> [What the exercise asks] Set down every line of the material below without changing anything.

> [Dataset rows]
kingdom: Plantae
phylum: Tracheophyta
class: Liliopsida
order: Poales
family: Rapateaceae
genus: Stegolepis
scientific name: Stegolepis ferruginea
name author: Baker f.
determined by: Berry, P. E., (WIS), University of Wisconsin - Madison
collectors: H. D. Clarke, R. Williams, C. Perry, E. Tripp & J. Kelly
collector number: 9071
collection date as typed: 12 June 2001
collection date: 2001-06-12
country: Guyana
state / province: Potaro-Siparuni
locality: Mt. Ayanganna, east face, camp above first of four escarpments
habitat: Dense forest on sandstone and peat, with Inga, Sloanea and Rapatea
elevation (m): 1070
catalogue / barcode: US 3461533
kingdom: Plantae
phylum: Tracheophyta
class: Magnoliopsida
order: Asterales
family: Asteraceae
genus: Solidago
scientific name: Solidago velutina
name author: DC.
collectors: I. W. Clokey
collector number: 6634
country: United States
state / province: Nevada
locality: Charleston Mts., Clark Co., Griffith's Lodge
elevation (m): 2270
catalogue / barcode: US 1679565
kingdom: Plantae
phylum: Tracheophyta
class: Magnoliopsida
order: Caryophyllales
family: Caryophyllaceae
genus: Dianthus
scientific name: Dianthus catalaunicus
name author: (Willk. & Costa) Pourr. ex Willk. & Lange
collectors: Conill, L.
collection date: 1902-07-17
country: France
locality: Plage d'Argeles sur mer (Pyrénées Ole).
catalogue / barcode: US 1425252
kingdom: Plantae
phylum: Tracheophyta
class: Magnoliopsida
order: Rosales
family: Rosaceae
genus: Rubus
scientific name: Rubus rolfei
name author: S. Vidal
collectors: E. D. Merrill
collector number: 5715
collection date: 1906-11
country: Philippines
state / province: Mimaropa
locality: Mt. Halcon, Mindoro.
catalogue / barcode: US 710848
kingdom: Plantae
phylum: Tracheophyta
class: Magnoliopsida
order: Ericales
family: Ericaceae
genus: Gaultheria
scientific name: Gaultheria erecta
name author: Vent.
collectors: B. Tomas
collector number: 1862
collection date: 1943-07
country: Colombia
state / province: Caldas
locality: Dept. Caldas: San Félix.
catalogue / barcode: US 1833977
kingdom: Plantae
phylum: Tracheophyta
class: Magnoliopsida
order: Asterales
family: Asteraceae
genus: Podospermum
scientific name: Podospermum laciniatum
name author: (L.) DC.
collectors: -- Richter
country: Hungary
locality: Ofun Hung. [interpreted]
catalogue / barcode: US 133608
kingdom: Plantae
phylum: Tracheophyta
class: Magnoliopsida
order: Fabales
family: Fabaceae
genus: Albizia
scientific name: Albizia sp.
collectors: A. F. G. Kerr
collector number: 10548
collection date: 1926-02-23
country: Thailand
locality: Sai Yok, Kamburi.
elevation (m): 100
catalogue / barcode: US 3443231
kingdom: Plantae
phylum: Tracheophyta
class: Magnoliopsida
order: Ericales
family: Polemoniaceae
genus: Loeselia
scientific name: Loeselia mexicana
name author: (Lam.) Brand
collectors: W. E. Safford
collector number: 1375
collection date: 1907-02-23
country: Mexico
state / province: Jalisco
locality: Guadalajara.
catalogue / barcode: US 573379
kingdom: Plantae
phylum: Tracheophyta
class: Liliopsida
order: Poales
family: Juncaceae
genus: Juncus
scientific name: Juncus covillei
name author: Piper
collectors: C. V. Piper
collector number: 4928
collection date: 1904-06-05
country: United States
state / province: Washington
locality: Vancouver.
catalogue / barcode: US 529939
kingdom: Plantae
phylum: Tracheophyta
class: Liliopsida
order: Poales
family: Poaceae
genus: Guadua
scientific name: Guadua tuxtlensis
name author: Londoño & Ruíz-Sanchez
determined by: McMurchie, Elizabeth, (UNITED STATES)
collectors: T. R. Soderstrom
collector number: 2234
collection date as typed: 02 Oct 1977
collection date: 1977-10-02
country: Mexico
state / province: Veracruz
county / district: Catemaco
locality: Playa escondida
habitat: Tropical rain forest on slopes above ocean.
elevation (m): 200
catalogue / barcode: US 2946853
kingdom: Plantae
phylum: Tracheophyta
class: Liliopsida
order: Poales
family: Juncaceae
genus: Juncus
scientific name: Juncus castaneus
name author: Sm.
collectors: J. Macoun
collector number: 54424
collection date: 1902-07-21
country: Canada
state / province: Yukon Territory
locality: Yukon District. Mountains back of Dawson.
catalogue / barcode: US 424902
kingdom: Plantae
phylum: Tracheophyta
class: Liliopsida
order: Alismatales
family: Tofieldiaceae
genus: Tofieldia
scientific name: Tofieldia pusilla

> [Task result]
kingdom: Plantae
phylum: Tracheophyta
class: Liliopsida
order: Poales
family: Rapateaceae
genus: Stegolepis
scientific name: Stegolepis ferruginea
name author: Baker f.
determined by: Berry, P. E., (WIS), University of Wisconsin - Madison
collectors: H. D. Clarke, R. Williams, C. Perry, E. Tripp & J. Kelly
collector number: 9071
collection date as typed: 12 June 2001
collection date: 2001-06-12
country: Guyana
state / province: Potaro-Siparuni
locality: Mt. Ayanganna, east face, camp above first of four escarpments
habitat: Dense forest on sandstone and peat, with Inga, Sloanea and Rapatea
elevation (m): 1070
catalogue / barcode: US 3461533
kingdom: Plantae
phylum: Tracheophyta
class: Magnoliopsida
order: Asterales
family: Asteraceae
genus: Solidago
scientific name: Solidago velutina
name author: DC.
collectors: I. W. Clokey
collector number: 6634
country: United States
state / province: Nevada
locality: Charleston Mts., Clark Co., Griffith's Lodge
elevation (m): 2270
catalogue / barcode: US 1679565
kingdom: Plantae
phylum: Tracheophyta
class: Magnoliopsida
order: Caryophyllales
family: Caryophyllaceae
genus: Dianthus
scientific name: Dianthus catalaunicus
name author: (Willk. & Costa) Pourr. ex Willk. & Lange
collectors: Conill, L.
collection date: 1902-07-17
country: France
locality: Plage d'Argeles sur mer (Pyrénées Ole).
catalogue / barcode: US 1425252
kingdom: Plantae
phylum: Tracheophyta
class: Magnoliopsida
order: Rosales
family: Rosaceae
genus: Rubus
scientific name: Rubus rolfei
name author: S. Vidal
collectors: E. D. Merrill
collector number: 5715
collection date: 1906-11
country: Philippines
state / province: Mimaropa
locality: Mt. Halcon, Mindoro.
catalogue / barcode: US 710848
kingdom: Plantae
phylum: Tracheophyta
class: Magnoliopsida
order: Ericales
family: Ericaceae
genus: Gaultheria
scientific name: Gaultheria erecta
name author: Vent.
collectors: B. Tomas
collector number: 1862
collection date: 1943-07
country: Colombia
state / province: Caldas
locality: Dept. Caldas: San Félix.
catalogue / barcode: US 1833977
kingdom: Plantae
phylum: Tracheophyta
class: Magnoliopsida
order: Asterales
family: Asteraceae
genus: Podospermum
scientific name: Podospermum laciniatum
name author: (L.) DC.
collectors: -- Richter
country: Hungary
locality: Ofun Hung. [interpreted]
catalogue / barcode: US 133608
kingdom: Plantae
phylum: Tracheophyta
class: Magnoliopsida
order: Fabales
family: Fabaceae
genus: Albizia
scientific name: Albizia sp.
collectors: A. F. G. Kerr
collector number: 10548
collection date: 1926-02-23
country: Thailand
locality: Sai Yok, Kamburi.
elevation (m): 100
catalogue / barcode: US 3443231
kingdom: Plantae
phylum: Tracheophyta
class: Magnoliopsida
order: Ericales
family: Polemoniaceae
genus: Loeselia
scientific name: Loeselia mexicana
name author: (Lam.) Brand
collectors: W. E. Safford
collector number: 1375
collection date: 1907-02-23
country: Mexico
state / province: Jalisco
locality: Guadalajara.
catalogue / barcode: US 573379
kingdom: Plantae
phylum: Tracheophyta
class: Liliopsida
order: Poales
family: Juncaceae
genus: Juncus
scientific name: Juncus covillei
name author: Piper
collectors: C. V. Piper
collector number: 4928
collection date: 1904-06-05
country: United States
state / province: Washington
locality: Vancouver.
catalogue / barcode: US 529939
kingdom: Plantae
phylum: Tracheophyta
class: Liliopsida
order: Poales
family: Poaceae
genus: Guadua
scientific name: Guadua tuxtlensis
name author: Londoño & Ruíz-Sanchez
determined by: McMurchie, Elizabeth, (UNITED STATES)
collectors: T. R. Soderstrom
collector number: 2234
collection date as typed: 02 Oct 1977
collection date: 1977-10-02
country: Mexico
state / province: Veracruz
county / district: Catemaco
locality: Playa escondida
habitat: Tropical rain forest on slopes above ocean.
elevation (m): 200
catalogue / barcode: US 2946853
kingdom: Plantae
phylum: Tracheophyta
class: Liliopsida
order: Poales
family: Juncaceae
genus: Juncus
scientific name: Juncus castaneus
name author: Sm.
collectors: J. Macoun
collector number: 54424
collection date: 1902-07-21
country: Canada
state / province: Yukon Territory
locality: Yukon District. Mountains back of Dawson.
catalogue / barcode: US 424902
kingdom: Plantae
phylum: Tracheophyta
class: Liliopsida
order: Alismatales
family: Tofieldiaceae
genus: Tofieldia
scientific name: Tofieldia pusilla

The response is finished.